А на следующий день, когда наших крестоносцев посадили уже на корабли, приехали мой отец Джентиле Манупелло с кузеном Рейнальдом фон Капуа, епископом Триента. И за Стефаном два рыцаря... В общем, разобрали нас, как детей, и каждый в свою сторонушку повёз.
Только мне тогда в первый раз повезло. Не грозный дядя канцлер за мной пожаловал, стал бы он от дел отрываться, а отец. Он у меня был — поискать таких отцов. Я перед ним всё как есть выложил, про ребят, и что верили в меня свято, рассказал через что пришлось пройти, как замерзали в горах, без зимней одежды, в рваных башмаках, как с сарацинами схлестнулись, много всего. Сказал, что теперь — братья они мне все и сёстры, что как командир не имею право покидать своего поста и тем более бросать подчинённых в такой ситуации. Что девушка там есть краше любой принцессы, Вероникой зовут.
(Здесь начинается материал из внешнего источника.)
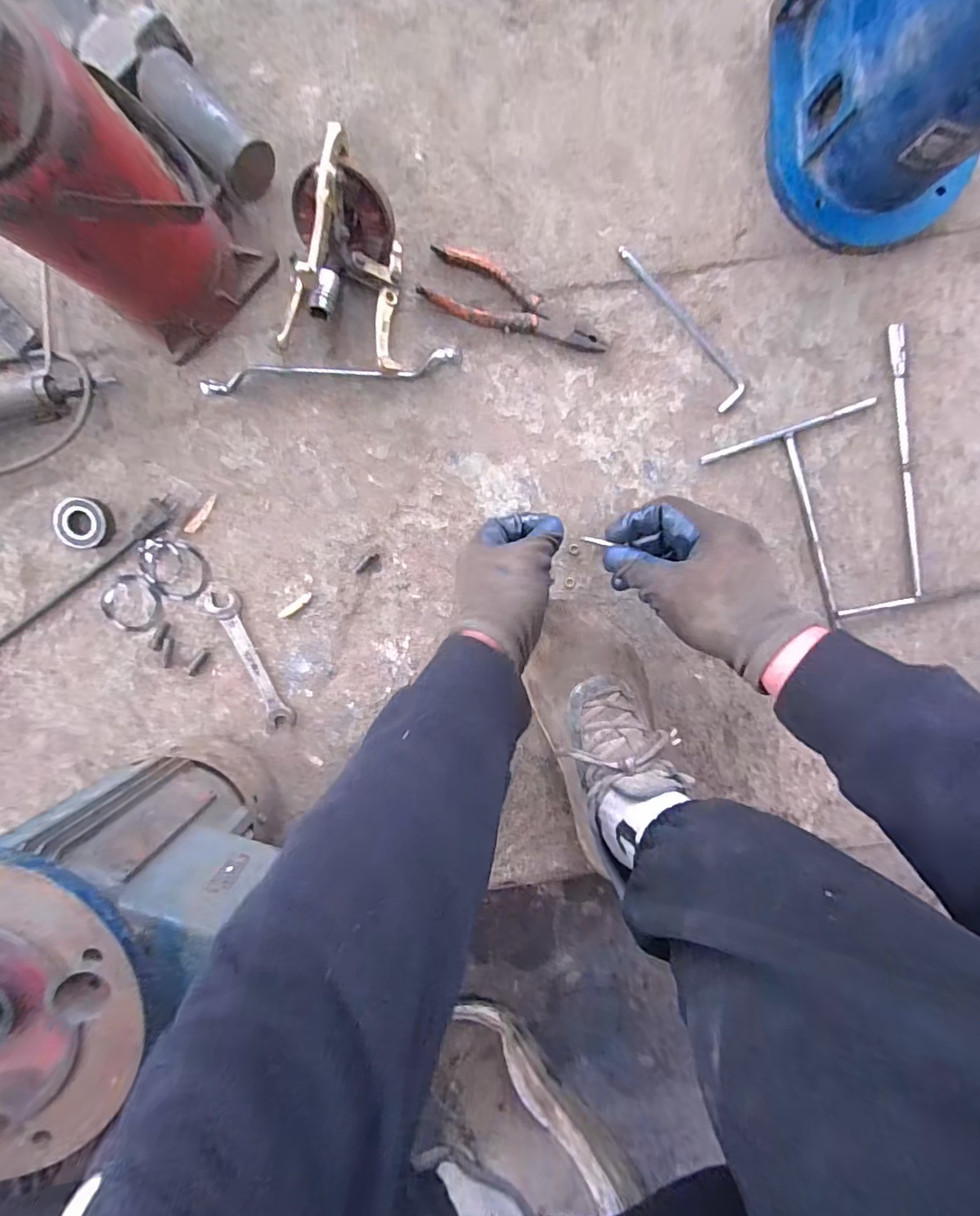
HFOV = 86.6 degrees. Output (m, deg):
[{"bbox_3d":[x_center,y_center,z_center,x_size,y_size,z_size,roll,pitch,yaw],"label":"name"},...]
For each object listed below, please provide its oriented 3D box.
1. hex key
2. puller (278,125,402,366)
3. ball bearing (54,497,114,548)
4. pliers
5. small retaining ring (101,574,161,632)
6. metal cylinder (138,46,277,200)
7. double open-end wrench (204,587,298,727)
[{"bbox_3d":[0.195,-0.283,0.518,0.034,0.007,0.186,-36,97,4],"label":"hex key"},{"bbox_3d":[-0.129,-0.309,0.458,0.112,0.105,0.154,12,98,-3],"label":"puller"},{"bbox_3d":[-0.413,-0.086,0.528,0.052,0.021,0.050,0,98,-1],"label":"ball bearing"},{"bbox_3d":[0.024,-0.292,0.512,0.185,0.015,0.057,26,97,-5],"label":"pliers"},{"bbox_3d":[-0.375,-0.005,0.544,0.060,0.007,0.060,0,98,-1],"label":"small retaining ring"},{"bbox_3d":[-0.250,-0.428,0.463,0.117,0.048,0.050,43,95,-6],"label":"metal cylinder"},{"bbox_3d":[-0.254,0.056,0.553,0.035,0.007,0.160,-22,98,2],"label":"double open-end wrench"}]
Отец узнал, куда корабли дальше повезут ребят, где остановятся высчитал. В общем, произошло то, чего никто не учёл. На все деньги, что были при нём, и что удалось найти, отец нанял мне корабль и дал своих людей, чтобы мы настигли торговцев и, перебив охрану, забрали ребят.
Догнать их мы смогли только на берегах Сицилии, а вот чтобы перебить охрану... Отца рядом не было, я же в окружении опытных воинов вдруг дал слабину, позволив уговорить себя сначала освободить детей, а лишь потом нападать на охрану. Глупость, конечно, сейчас понимаю. Но в тот момент мне сказали, что купцы станут детьми прикрываться, и тогда мы своих же перестреляем. Наши арбалетчики должны были отстреливать взрослых, которые кинутся на нас, когда мы откроем загон с маленькими рабами. Сколько нужно времени, чтобы перерезать верёвки на руках и ногах? Секунды. Всё казалось идеальным.
Первая неудача — дети оказались не связанными, а закованными в цепи, перерубить которые было не так-то просто. В результате — потеря времени. Далее, мы надеялись, что, когда выпустим ребят, они побегут прочь, а мы встретим тех, кого пропустили лучники, и примем бой. Мы смогли разъединить рабов, только в кандалах им всё равно было не уйти. Тогда кто-то скомандовал хватать детей, сколько получится, и увозить их на конях. Получилась настоящая свалка. Ко всему прочему один из моих десятников, сообразив, что не удастся вытащить всех пытавшихся забраться к нему малышей, крикнул сидящим в засаде лучникам, чтобы помогли ему. Так мы лишились стрелков на целом фланге. Остальное вы знаете.
— Ваша милость, должны ли мы продолжать летопись о Фридрихе, или?.. — Анна казалась подавленной.
Сидящий рядом с сестрой Константин тревожно ждал, не начнутся ли с ней частые за последние несколько дней ночные изменения. Но перепуганная, расстроенная дочь летописца пока ещё ничем не напоминала властную Анну Комнину.
— Мы закончим сей труд, потому что это наш долг, и все вы будете щедро вознаграждены.
— Просто Фридрих... Вначале, он казался мне прекрасным принцем, зачарованным королём, а сейчас... После всего, если бы он был жив, я не хотела бы с ним повстречаться ни-ког-да!